There was nothing precisely wrong with that, but it was anticlimactic in the sense that Ranjit told Laks after a couple of weeks that he had no special advanced techniques to teach him that would turn Laks into some exalted master. It was stick fighting. There wasn’t that much to say about it. “It’s like running,” he said. “You can learn a few tricks that will make you run faster but basically you just have to run.” Laks, Ranjit said, already knew enough that he could fly home and hang out a shingle in Richmond, or any other place with a large Sikh population, and operate a totally legitimate school. Was that what he wanted? Was that why he had come all this way? Done.
In fact, that idea had never crossed Laks’s mind, and so he had to think about it. But perhaps it was already obvious to Ranjit, from the look on Laks’s face, that hanging out a shingle in Canada was not the objective here.

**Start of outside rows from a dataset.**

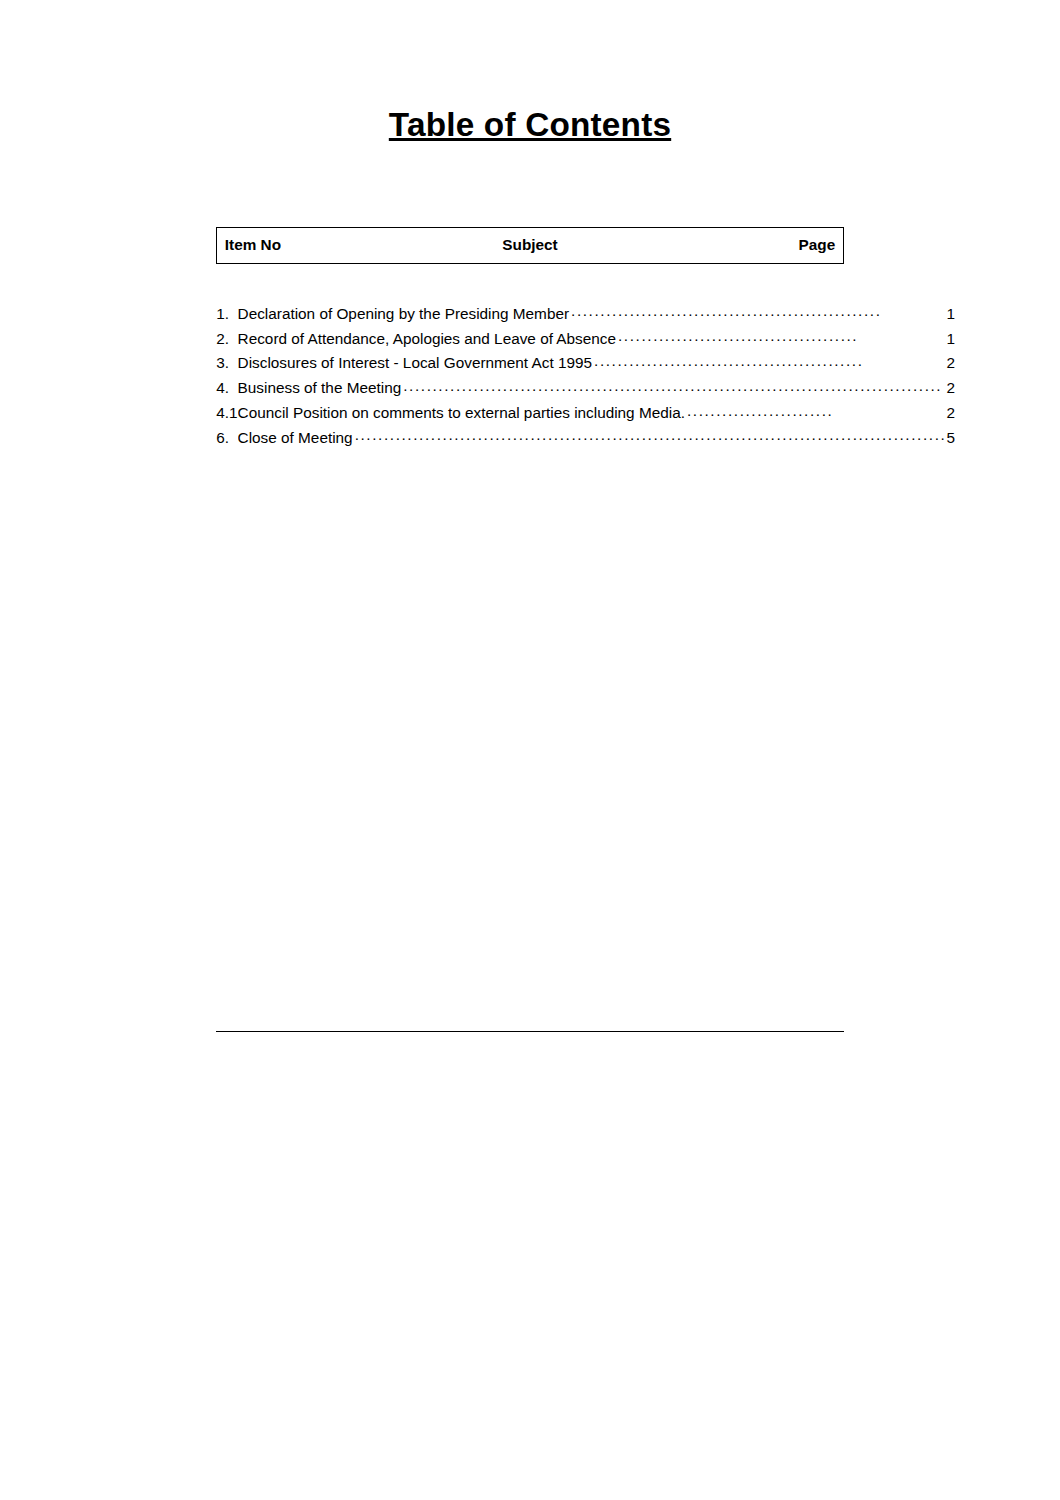Table of Contents
| Item No | Subject | Page |
| 1. | Declaration of Opening by the Presiding Member ..................................................... | 1 |
| 2. | Record of Attendance, Apologies and Leave of Absence ......................................... | 1 |
| 3. | Disclosures of Interest - Local Government Act 1995 .............................................. | 2 |
| 4. | Business of the Meeting ............................................................................................ | 2 |
| 4.1 | Council Position on comments to external parties including Media. ......................... | 2 |
| 6. | Close of Meeting ..................................................................................................... | 5 |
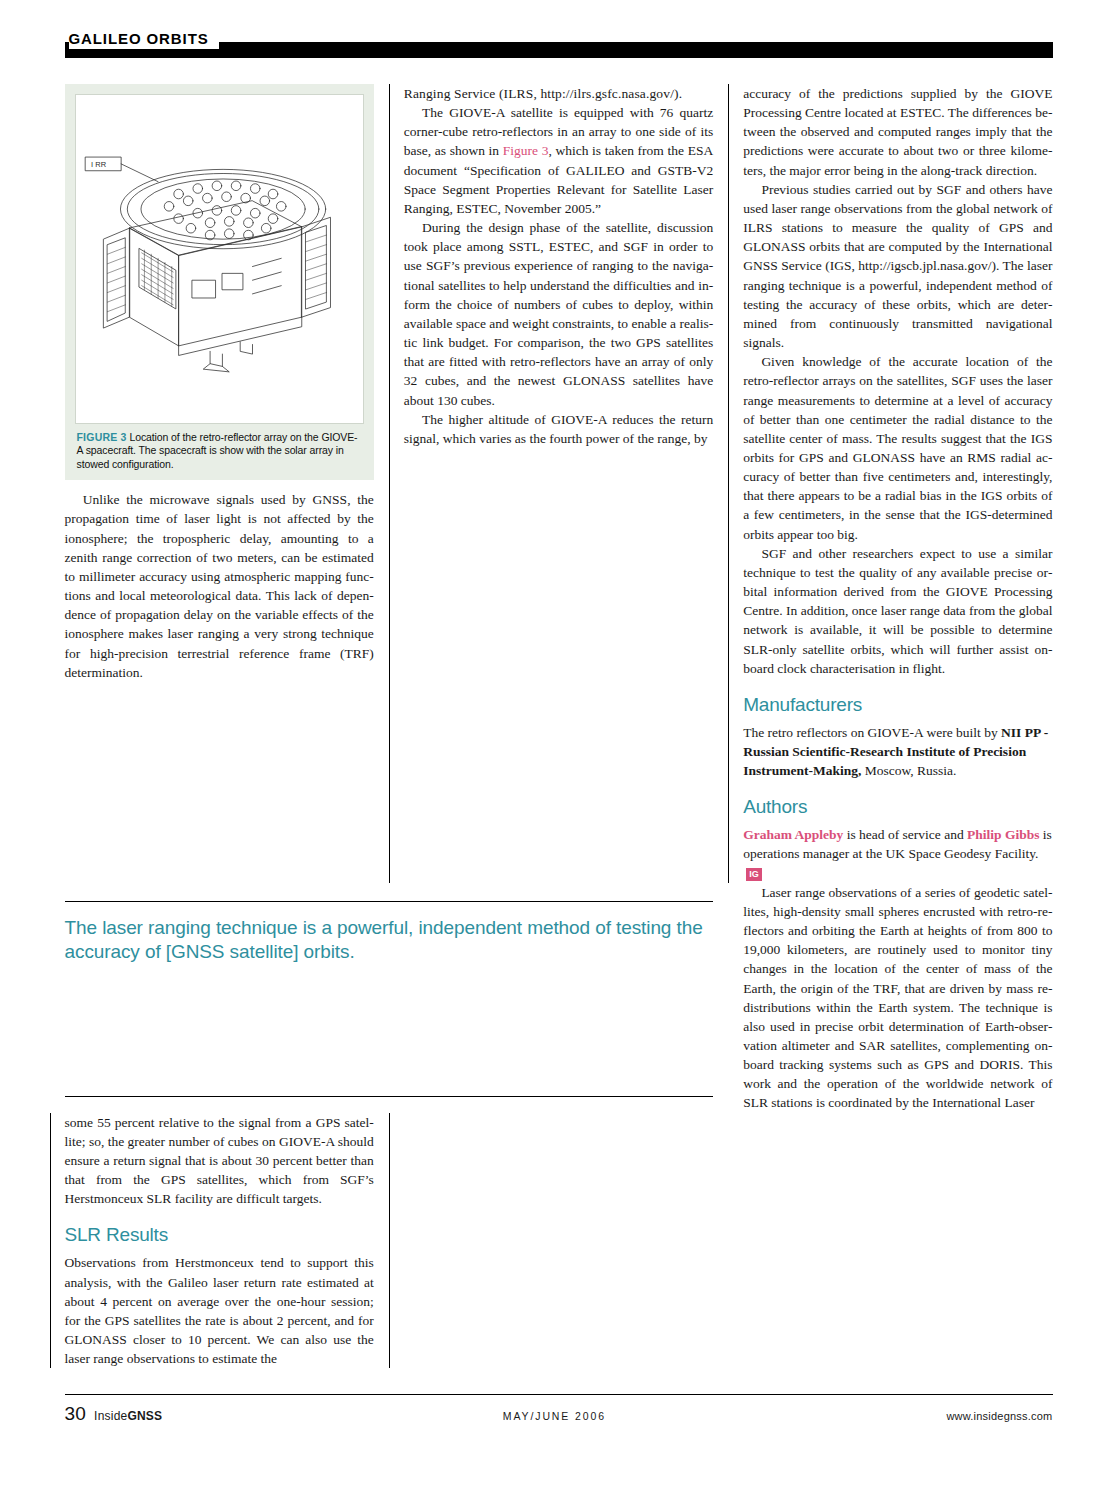GALILEO ORBITS
I RR
FIGURE 3 Location of the retro-reflector array on the GIOVE-A spacecraft. The spacecraft is show with the solar array in stowed configuration.
Unlike the microwave signals used by GNSS, the propagation time of laser light is not affected by the ionosphere; the tropospheric delay, amounting to a zenith range correction of two meters, can be estimated to millimeter accuracy using atmospheric mapping functions and local meteorological data. This lack of dependence of propagation delay on the variable effects of the ionosphere makes laser ranging a very strong technique for high-precision terrestrial reference frame (TRF) determination.
Ranging Service (ILRS, http://ilrs.gsfc.nasa.gov/).
The GIOVE-A satellite is equipped with 76 quartz corner-cube retro-reflectors in an array to one side of its base, as shown in Figure 3, which is taken from the ESA document “Specification of GALILEO and GSTB-V2 Space Segment Properties Relevant for Satellite Laser Ranging, ESTEC, November 2005.”
During the design phase of the satellite, discussion took place among SSTL, ESTEC, and SGF in order to use SGF’s previous experience of ranging to the navigational satellites to help understand the difficulties and inform the choice of numbers of cubes to deploy, within available space and weight constraints, to enable a realistic link budget. For comparison, the two GPS satellites that are fitted with retro-reflectors have an array of only 32 cubes, and the newest GLONASS satellites have about 130 cubes.
The higher altitude of GIOVE-A reduces the return signal, which varies as the fourth power of the range, by
accuracy of the predictions supplied by the GIOVE Processing Centre located at ESTEC. The differences between the observed and computed ranges imply that the predictions were accurate to about two or three kilometers, the major error being in the along-track direction.
Previous studies carried out by SGF and others have used laser range observations from the global network of ILRS stations to measure the quality of GPS and GLONASS orbits that are computed by the International GNSS Service (IGS, http://igscb.jpl.nasa.gov/). The laser ranging technique is a powerful, independent method of testing the accuracy of these orbits, which are determined from continuously transmitted navigational signals.
Given knowledge of the accurate location of the retro-reflector arrays on the satellites, SGF uses the laser range measurements to determine at a level of accuracy of better than one centimeter the radial distance to the satellite center of mass. The results suggest that the IGS orbits for GPS and GLONASS have an RMS radial accuracy of better than five centimeters and, interestingly, that there appears to be a radial bias in the IGS orbits of a few centimeters, in the sense that the IGS-determined orbits appear too big.
SGF and other researchers expect to use a similar technique to test the quality of any available precise orbital information derived from the GIOVE Processing Centre. In addition, once laser range data from the global network is available, it will be possible to determine SLR-only satellite orbits, which will further assist on-board clock characterisation in flight.
Manufacturers
The retro reflectors on GIOVE-A were built by NII PP - Russian Scientific-Research Institute of Precision Instrument-Making, Moscow, Russia.
Authors
Graham Appleby is head of service and Philip Gibbs is operations manager at the UK Space Geodesy Facility. IG
The laser ranging technique is a powerful, independent method of testing the accuracy of [GNSS satellite] orbits.
Laser range observations of a series of geodetic satellites, high-density small spheres encrusted with retro-reflectors and orbiting the Earth at heights of from 800 to 19,000 kilometers, are routinely used to monitor tiny changes in the location of the center of mass of the Earth, the origin of the TRF, that are driven by mass redistributions within the Earth system. The technique is also used in precise orbit determination of Earth-observation altimeter and SAR satellites, complementing on-board tracking systems such as GPS and DORIS. This work and the operation of the worldwide network of SLR stations is coordinated by the International Laser
some 55 percent relative to the signal from a GPS satellite; so, the greater number of cubes on GIOVE-A should ensure a return signal that is about 30 percent better than that from the GPS satellites, which from SGF’s Herstmonceux SLR facility are difficult targets.
SLR Results
Observations from Herstmonceux tend to support this analysis, with the Galileo laser return rate estimated at about 4 percent on average over the one-hour session; for the GPS satellites the rate is about 2 percent, and for GLONASS closer to 10 percent. We can also use the laser range observations to estimate the
30 Inside GNSS
MAY/JUNE 2006
www.insidegnss.com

Ranjit then got a clouded look on his face that Laks thought he had seen once or twice before in Amritsar. He could guess what it was.

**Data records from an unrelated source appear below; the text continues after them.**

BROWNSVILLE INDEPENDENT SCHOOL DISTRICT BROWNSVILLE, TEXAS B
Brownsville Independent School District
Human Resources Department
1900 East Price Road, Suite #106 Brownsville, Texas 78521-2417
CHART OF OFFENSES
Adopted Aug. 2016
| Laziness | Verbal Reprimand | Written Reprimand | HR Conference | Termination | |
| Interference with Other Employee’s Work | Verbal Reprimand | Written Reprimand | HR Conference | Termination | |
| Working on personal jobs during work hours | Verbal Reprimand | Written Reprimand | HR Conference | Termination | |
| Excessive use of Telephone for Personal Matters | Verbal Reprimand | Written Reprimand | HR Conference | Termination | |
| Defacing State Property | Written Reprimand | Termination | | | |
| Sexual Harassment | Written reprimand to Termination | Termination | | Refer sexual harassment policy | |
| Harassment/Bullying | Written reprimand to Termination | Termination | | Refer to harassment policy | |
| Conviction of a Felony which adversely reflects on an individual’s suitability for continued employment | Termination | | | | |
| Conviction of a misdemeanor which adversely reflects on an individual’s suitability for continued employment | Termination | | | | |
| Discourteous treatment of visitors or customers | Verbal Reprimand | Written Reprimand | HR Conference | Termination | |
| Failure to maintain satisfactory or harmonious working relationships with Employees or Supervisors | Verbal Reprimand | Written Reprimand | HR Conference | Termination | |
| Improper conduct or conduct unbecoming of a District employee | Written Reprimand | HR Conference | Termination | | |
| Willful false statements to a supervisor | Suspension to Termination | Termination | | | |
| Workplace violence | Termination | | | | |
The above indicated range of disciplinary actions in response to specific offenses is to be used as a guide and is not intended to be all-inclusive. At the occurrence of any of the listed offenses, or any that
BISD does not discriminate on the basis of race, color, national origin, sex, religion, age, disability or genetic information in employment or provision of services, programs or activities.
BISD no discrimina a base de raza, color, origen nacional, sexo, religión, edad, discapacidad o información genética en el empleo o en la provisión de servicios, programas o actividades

Laks was a Canadian who had made the choice to leave Vancouver’s affluence behind and return to the Punjab and get in touch with his roots. Fine. He’d overstayed his visa. A little troubling, but it could be overlooked as youthful enthusiasm. Now he had failed to rise to the bait of going home in triumph and becoming a suburban martial arts instructor. What, then, did this stranger really want?
Decades ago, Vancouver had been the base of operations of a cell of Sikh separatists who had wanted to pull West and East Punjab out of Pakistan and India and form an independent country called Khalistan. Long before Laks had been born, they had perfected a time bomb in the wilderness outside the city and then used it to blow up a 747 full of passengers. Since then the group had gone into eclipse as its support base in the community (to the extent that that even existed) had dried up and it had been hammered by anti-terrorist authorities in India and many other countries. The Russians had used a disinformation scheme to trick the Indian government into believing that the Sikhs were getting support from Pakistan and the CIA. Those had been bad times.

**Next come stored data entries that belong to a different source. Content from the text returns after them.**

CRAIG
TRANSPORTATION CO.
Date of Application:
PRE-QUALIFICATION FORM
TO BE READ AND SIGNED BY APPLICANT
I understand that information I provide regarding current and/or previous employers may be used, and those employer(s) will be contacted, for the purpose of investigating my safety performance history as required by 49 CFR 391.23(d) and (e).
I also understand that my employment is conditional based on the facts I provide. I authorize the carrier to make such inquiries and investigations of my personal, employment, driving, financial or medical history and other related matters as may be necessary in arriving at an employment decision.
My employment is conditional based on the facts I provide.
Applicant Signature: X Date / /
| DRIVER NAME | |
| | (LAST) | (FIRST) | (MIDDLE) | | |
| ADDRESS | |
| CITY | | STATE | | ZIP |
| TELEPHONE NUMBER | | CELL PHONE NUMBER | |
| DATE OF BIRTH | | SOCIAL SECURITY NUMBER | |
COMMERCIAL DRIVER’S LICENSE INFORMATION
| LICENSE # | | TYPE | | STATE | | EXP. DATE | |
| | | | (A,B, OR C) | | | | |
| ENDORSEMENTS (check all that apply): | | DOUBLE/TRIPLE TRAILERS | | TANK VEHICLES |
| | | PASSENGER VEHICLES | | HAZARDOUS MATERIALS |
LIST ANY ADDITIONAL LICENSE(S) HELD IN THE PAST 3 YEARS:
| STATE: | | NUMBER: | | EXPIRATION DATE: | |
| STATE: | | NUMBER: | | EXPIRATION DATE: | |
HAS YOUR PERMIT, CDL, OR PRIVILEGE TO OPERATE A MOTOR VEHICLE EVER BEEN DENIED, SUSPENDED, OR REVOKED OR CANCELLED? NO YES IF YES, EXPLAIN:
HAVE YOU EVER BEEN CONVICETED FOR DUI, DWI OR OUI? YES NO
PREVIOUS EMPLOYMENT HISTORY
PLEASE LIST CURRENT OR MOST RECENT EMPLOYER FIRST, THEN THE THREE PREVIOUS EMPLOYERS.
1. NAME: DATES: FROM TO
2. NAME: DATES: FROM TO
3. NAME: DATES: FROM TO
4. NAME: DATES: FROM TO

So that kind of extremism was less of a concern these days. It was just common sense really. Laks could remember a conversation with Uncle Dharmender in a gas station back office outside of Kamloops, where the geopolitics of it all had been summed up for Laks’s edification using cans of oil and a chessboard. “Us,” Uncle Dharmender had said, pulling a chess piece—it was a white rook—out of the box and setting it down in the middle of the board. Then, next to it, he had slammed down a quart can of 10W-40. “India. Second-largest country in the world. Nuclear bombs and space rockets.” He had then slammed down a gallon of antifreeze. “China. Biggest country. H-bombs.” Then another oil can, bracketing the forlorn rook in an equilateral triangle. “You know who. Fifth largest. Plutonium and crazy men.” He had looked up at Laks. “What do you think the future of this”—he had plucked out the rook and held it up—“looks like as a so-called independent nation?”